Weitere wichtige Nährstoffe für die Nerven
Neben den B-Vitaminen gibt es weitere Mikronährstoffe und Stoffe, die für die Gesundheit der Nervenzellen von Bedeutung sind. Zu den Mikronährstoffen gehören Vitamine, Mineralstoffe und Spurenelemente, die der Aufrechterhaltung lebenswichtiger Stoffwechselfunktionen dienen. Da der Körper sie nicht oder nicht in ausreichender Menge bilden kann, müssen sie regelmäßig über die Ernährung aufgenommen werden. Zu den "weiteren Stoffen" zählen Vitaminoide, essentielle Fett- und Aminosäuren, Ballaststoffe, probiotische Kulturen sowie sekundäre Pflanzenstoffe und Enzyme.

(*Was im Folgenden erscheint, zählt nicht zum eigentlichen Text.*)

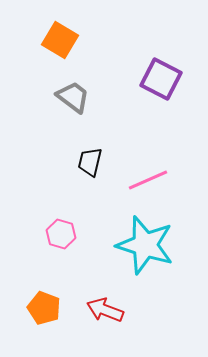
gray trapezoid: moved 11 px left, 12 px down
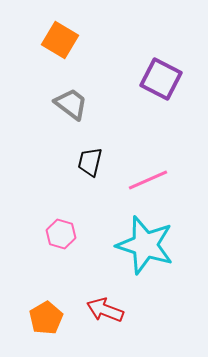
gray trapezoid: moved 2 px left, 7 px down
orange pentagon: moved 2 px right, 10 px down; rotated 20 degrees clockwise
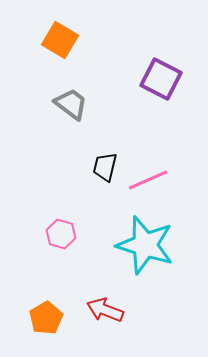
black trapezoid: moved 15 px right, 5 px down
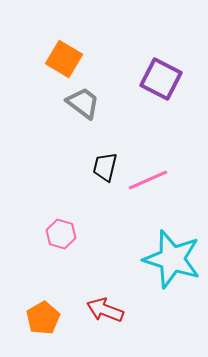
orange square: moved 4 px right, 19 px down
gray trapezoid: moved 12 px right, 1 px up
cyan star: moved 27 px right, 14 px down
orange pentagon: moved 3 px left
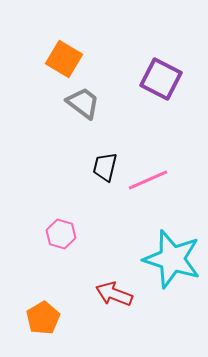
red arrow: moved 9 px right, 16 px up
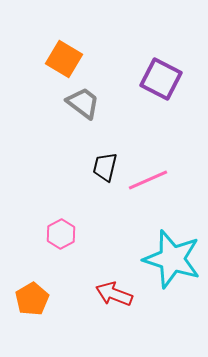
pink hexagon: rotated 16 degrees clockwise
orange pentagon: moved 11 px left, 19 px up
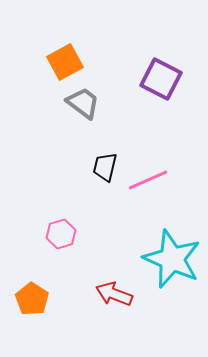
orange square: moved 1 px right, 3 px down; rotated 30 degrees clockwise
pink hexagon: rotated 12 degrees clockwise
cyan star: rotated 6 degrees clockwise
orange pentagon: rotated 8 degrees counterclockwise
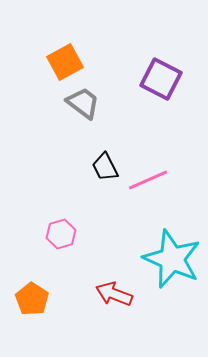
black trapezoid: rotated 40 degrees counterclockwise
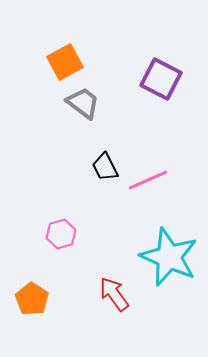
cyan star: moved 3 px left, 2 px up
red arrow: rotated 33 degrees clockwise
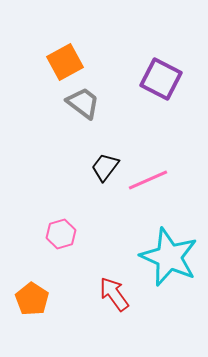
black trapezoid: rotated 64 degrees clockwise
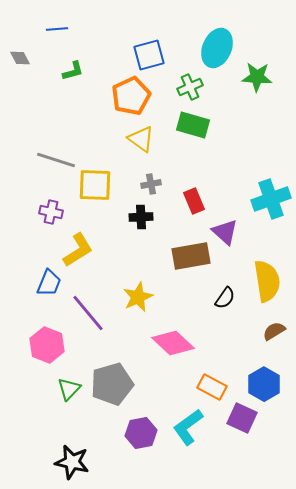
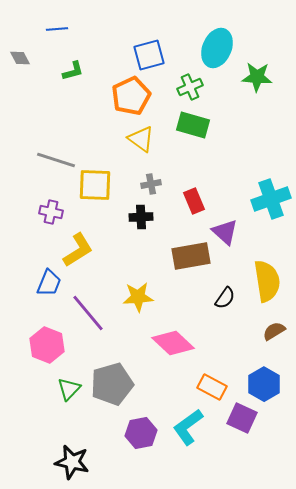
yellow star: rotated 20 degrees clockwise
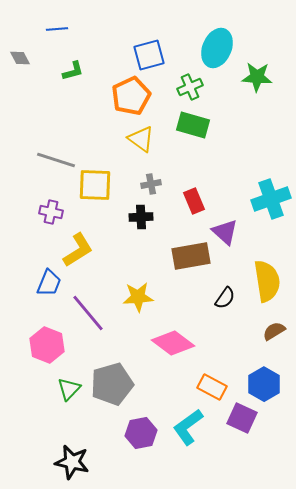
pink diamond: rotated 6 degrees counterclockwise
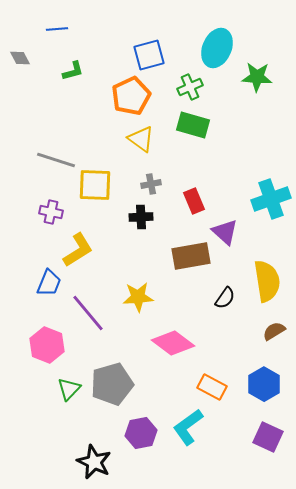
purple square: moved 26 px right, 19 px down
black star: moved 22 px right; rotated 12 degrees clockwise
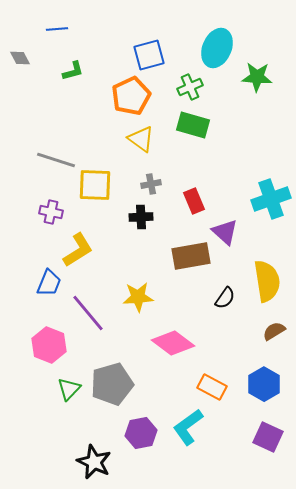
pink hexagon: moved 2 px right
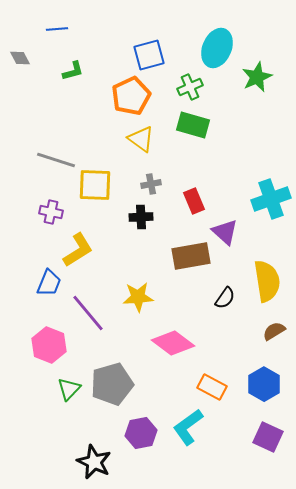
green star: rotated 28 degrees counterclockwise
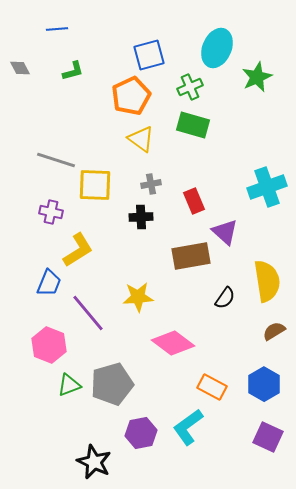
gray diamond: moved 10 px down
cyan cross: moved 4 px left, 12 px up
green triangle: moved 4 px up; rotated 25 degrees clockwise
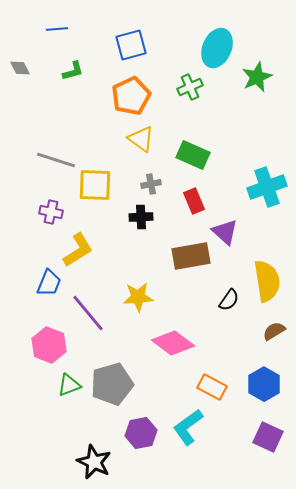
blue square: moved 18 px left, 10 px up
green rectangle: moved 30 px down; rotated 8 degrees clockwise
black semicircle: moved 4 px right, 2 px down
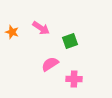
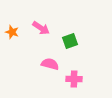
pink semicircle: rotated 48 degrees clockwise
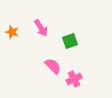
pink arrow: rotated 24 degrees clockwise
pink semicircle: moved 3 px right, 2 px down; rotated 30 degrees clockwise
pink cross: rotated 28 degrees counterclockwise
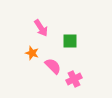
orange star: moved 20 px right, 21 px down
green square: rotated 21 degrees clockwise
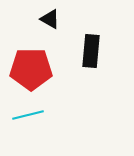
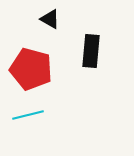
red pentagon: rotated 15 degrees clockwise
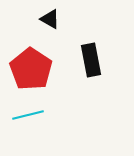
black rectangle: moved 9 px down; rotated 16 degrees counterclockwise
red pentagon: rotated 18 degrees clockwise
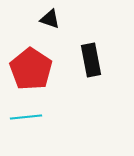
black triangle: rotated 10 degrees counterclockwise
cyan line: moved 2 px left, 2 px down; rotated 8 degrees clockwise
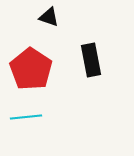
black triangle: moved 1 px left, 2 px up
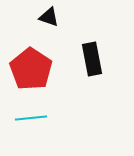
black rectangle: moved 1 px right, 1 px up
cyan line: moved 5 px right, 1 px down
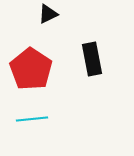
black triangle: moved 1 px left, 3 px up; rotated 45 degrees counterclockwise
cyan line: moved 1 px right, 1 px down
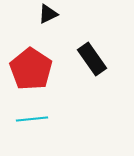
black rectangle: rotated 24 degrees counterclockwise
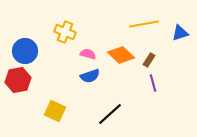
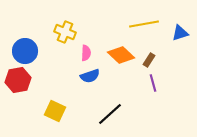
pink semicircle: moved 2 px left, 1 px up; rotated 77 degrees clockwise
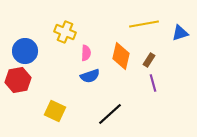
orange diamond: moved 1 px down; rotated 60 degrees clockwise
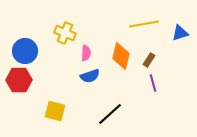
yellow cross: moved 1 px down
red hexagon: moved 1 px right; rotated 10 degrees clockwise
yellow square: rotated 10 degrees counterclockwise
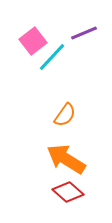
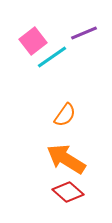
cyan line: rotated 12 degrees clockwise
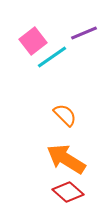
orange semicircle: rotated 80 degrees counterclockwise
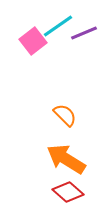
cyan line: moved 6 px right, 31 px up
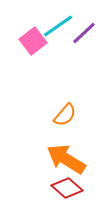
purple line: rotated 20 degrees counterclockwise
orange semicircle: rotated 85 degrees clockwise
red diamond: moved 1 px left, 4 px up
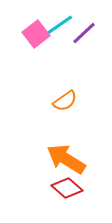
pink square: moved 3 px right, 7 px up
orange semicircle: moved 14 px up; rotated 15 degrees clockwise
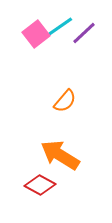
cyan line: moved 2 px down
orange semicircle: rotated 15 degrees counterclockwise
orange arrow: moved 6 px left, 4 px up
red diamond: moved 27 px left, 3 px up; rotated 12 degrees counterclockwise
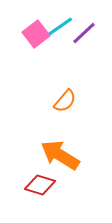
red diamond: rotated 12 degrees counterclockwise
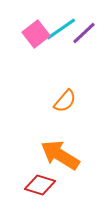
cyan line: moved 3 px right, 1 px down
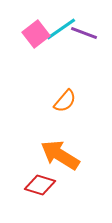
purple line: rotated 64 degrees clockwise
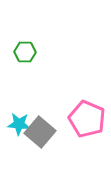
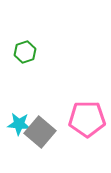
green hexagon: rotated 20 degrees counterclockwise
pink pentagon: rotated 24 degrees counterclockwise
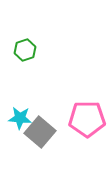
green hexagon: moved 2 px up
cyan star: moved 1 px right, 6 px up
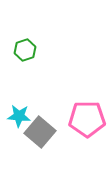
cyan star: moved 1 px left, 2 px up
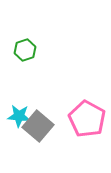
pink pentagon: rotated 30 degrees clockwise
gray square: moved 2 px left, 6 px up
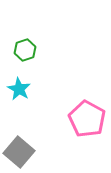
cyan star: moved 27 px up; rotated 25 degrees clockwise
gray square: moved 19 px left, 26 px down
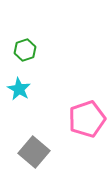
pink pentagon: rotated 24 degrees clockwise
gray square: moved 15 px right
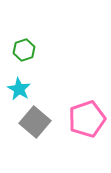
green hexagon: moved 1 px left
gray square: moved 1 px right, 30 px up
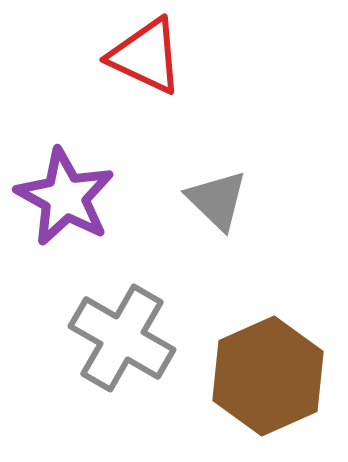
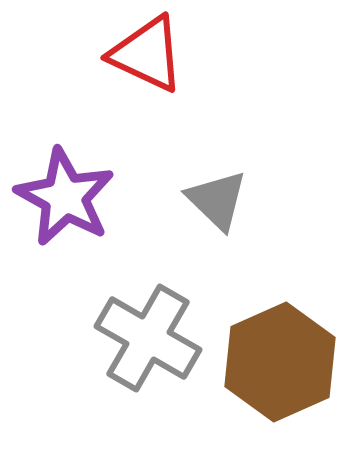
red triangle: moved 1 px right, 2 px up
gray cross: moved 26 px right
brown hexagon: moved 12 px right, 14 px up
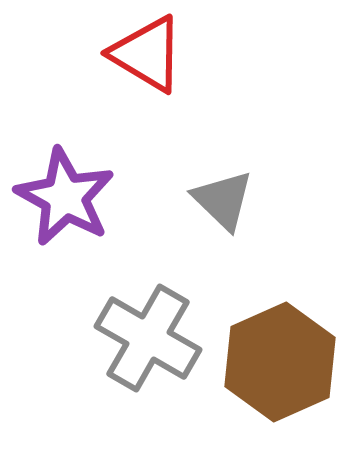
red triangle: rotated 6 degrees clockwise
gray triangle: moved 6 px right
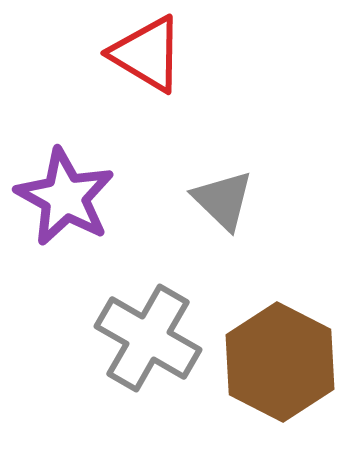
brown hexagon: rotated 9 degrees counterclockwise
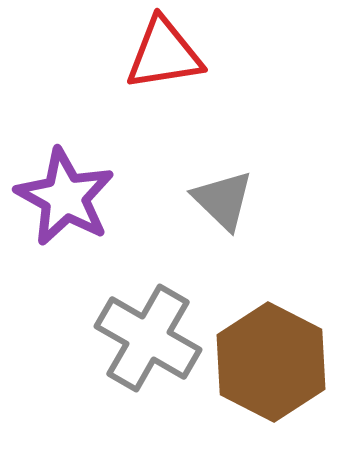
red triangle: moved 17 px right; rotated 40 degrees counterclockwise
brown hexagon: moved 9 px left
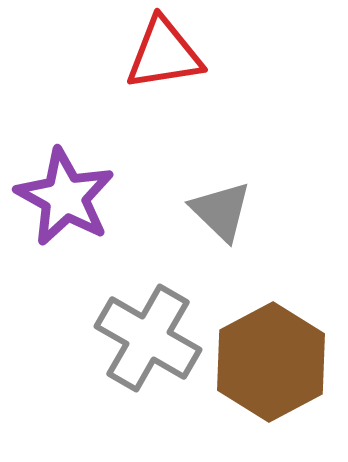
gray triangle: moved 2 px left, 11 px down
brown hexagon: rotated 5 degrees clockwise
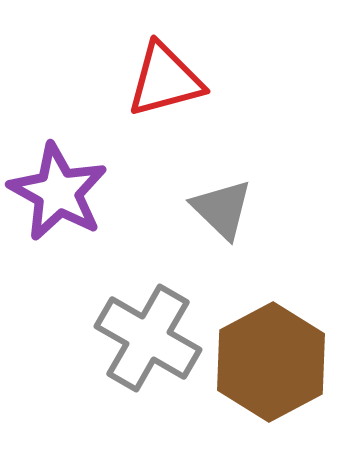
red triangle: moved 1 px right, 26 px down; rotated 6 degrees counterclockwise
purple star: moved 7 px left, 5 px up
gray triangle: moved 1 px right, 2 px up
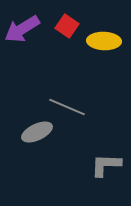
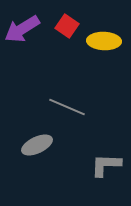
gray ellipse: moved 13 px down
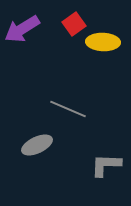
red square: moved 7 px right, 2 px up; rotated 20 degrees clockwise
yellow ellipse: moved 1 px left, 1 px down
gray line: moved 1 px right, 2 px down
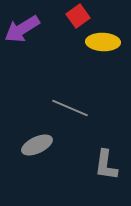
red square: moved 4 px right, 8 px up
gray line: moved 2 px right, 1 px up
gray L-shape: rotated 84 degrees counterclockwise
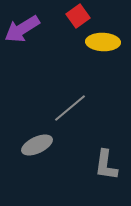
gray line: rotated 63 degrees counterclockwise
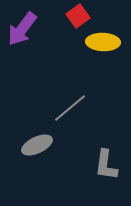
purple arrow: rotated 21 degrees counterclockwise
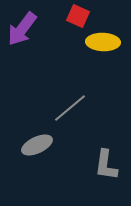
red square: rotated 30 degrees counterclockwise
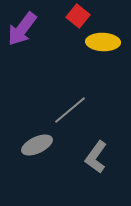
red square: rotated 15 degrees clockwise
gray line: moved 2 px down
gray L-shape: moved 10 px left, 8 px up; rotated 28 degrees clockwise
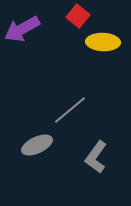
purple arrow: rotated 24 degrees clockwise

Die Reizweiterleitung im Gehirn wird über Synapsen gesteuert. Die synaptischen Membranen bestehen insbesondere aus Phospholipiden. Phosphatidylserin ist ein Phospholipid, welches das Grundgerüst der Zellmembranen bildet und somit für die Beweglichkeit und Funktionstüchtigkeit aller Körperzellen erforderlich ist. Eine geringe Konzentration an Phosphatidylserin hängt mit einer verminderten Freisetzung von Neurotransmittern, insbesondere von Acetyl-Cholin, zusammen. Ein Mangel an Acetyl-Cholin im synaptischen Spalt ist wiederum mit einer verschlechterten Reizweiterleitung verbunden. Das B-Vitamin Pantothensäure (Vitamin B5) trägt zur normalen Synthese von Neurotransmittern wie Acetyl-Cholin bei. Die Vorstufe von Acetyl-Cholin ist Cholin, welches über die Ernährung aufgenommen werden kann.
Coenzym Q10 kommt in besonders hohen Konzentrationen in den Herzmuskeln und den Nervenzellen vor. Es ist eine vitaminähnliche Substanz, die in den Mitochondrien (Energiekraftwerke der Zellen) vorkommt und an der Energiegewinnung beteiligt ist. Mit zunehmendem Alter sinkt der Coenzym Q10-Gehalt im Körper. Die Omega-3-Fettsäure Docosahexaensäure (DHA) trägt zur Erhaltung einer normalen Gehirnfunktion bei. Hochseefisch enthält nicht nur die wertvollen Omega-3-Fettsäuren, sondern auch Jod und Vitamin D.
Ernährungsempfehlungen für gesunde Nerven
Das Gehirn nutzt zur Energiegewinnung bevorzugt das Kohlenhydrat Glucose. Aufgrund des hohen Energieverbrauchs entstehen natürlicherweise hohe Mengen freier Radikale und oxidativer Stress. Wer eine hohe mentale Leistung erbringt, kann schneller ermüden.
Empfehlungen für eine Ernährung reich an Mikronährstoffen und weiteren Stoffen:
- Eine abwechslungsreiche Ernährung aus frischen, pflanzlichen und tierischen Lebensmitteln ist von zentraler Bedeutung.
- Obst und Gemüse sind wichtige Nährstofflieferanten für die Gehirn- und Nervengesundheit. Sie enthalten viele Vitamine, Mineralstoffe und Spurenelemente sowie zahlreiche sekundäre Pflanzenstoffe und Antioxidantien. Verzehren Sie täglich insgesamt 5 Portionen (≥ 400 g)! Die Deutsche Gesellschaft für Ernährung (DGE) empfiehlt hierbei 3 Portionen Gemüse und 2 Portionen Obst.
- Für eine gute Versorgung mit den gesundheitsfördernden Omega-3-Fettsäuren Eicosapentaensäure (EPA) und Docosahexaensäure (DHA) sollte einmal wöchentlich fettreicher Meeresfisch (Aal, Lachs, Hering, Makrele, Sardelle, Sardine) verzehrt werden. Die Deutsche Gesellschaft für Ernährung rät zudem eine weitere Mahlzeit fettärmeren Meeresfisch pro Woche zu essen.
- Kein anderes Lebensmittel enthält von Natur aus so viel Jod wie Meeresfisch.
- Nüsse sind allgemein als Nervennahrung, als "brainfood" bekannt. Neben den wertvollen Omega-3-Fettsäuren liefern sie B-Vitamine, Mineralstoffe und Antioxidantien.